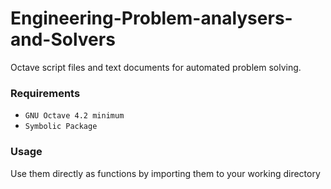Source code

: # Engineering-Problem-analysers-and-Solvers
Octave script files and text documents for automated problem solving.

### Requirements
 - `GNU Octave 4.2 minimum `
 - ` Symbolic Package `

### Usage 
Use them directly as functions by importing them to your working directory
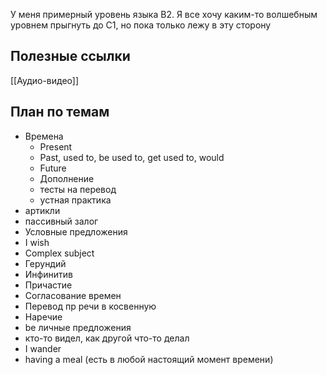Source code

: У меня примерный уровень языка B2. Я все хочу каким-то волшебным уровнем прыгнуть до C1, но пока только лежу в эту сторону

## Полезные ссылки
[[Аудио-видео]]

## План по темам
- Времена
	- Present
	- Past, used to, be used to, get used to, would
	- Future
	- Дополнение
	- тесты на перевод 
	- устная практика
- артикли
- пассивный залог
- Условные предложения
- I wish
- Complex subject
- Герундий
- Инфинитив
- Причастие
- Согласование времен
- Перевод пр речи в косвенную
- Наречие
- be личные предложения
- кто-то видел, как другой что-то делал
- I wander
- having a meal (есть в любой настоящий момент времени)
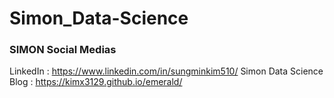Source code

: # Simon_Data-Science


### SIMON Social Medias ###
LinkedIn : https://www.linkedin.com/in/sungminkim510/
Simon Data Science Blog : https://kimx3129.github.io/emerald/
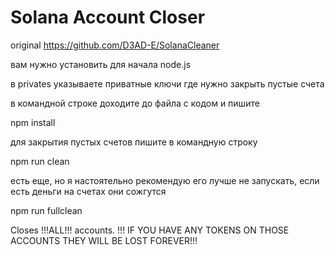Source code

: # Solana Account Closer
original https://github.com/D3AD-E/SolanaCleaner

вам нужно установить для начала node.js

в privates
указываете приватные ключи где нужно закрыть пустые счета

в командной строке доходите до файла с кодом и пишите

npm install

для закрытия пустых счетов пишите в командную строку

npm run clean

есть еще, но я настоятельно рекомендую его лучше не запускать, если есть деньги на счетах они сожгутся

npm run fullclean 

Closes !!!ALL!!! accounts. !!! IF YOU HAVE ANY TOKENS ON THOSE ACCOUNTS THEY WILL BE LOST FOREVER!!!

[WHAT THIS TASK INVOLVES] Wherever a line of the entries holds the string "github", copy that line.

[EXERCISE ANSWER]
Simon Data Science Blog : https://kimx3129.github.io/emerald/
original https://github.com/D3AD-E/SolanaCleaner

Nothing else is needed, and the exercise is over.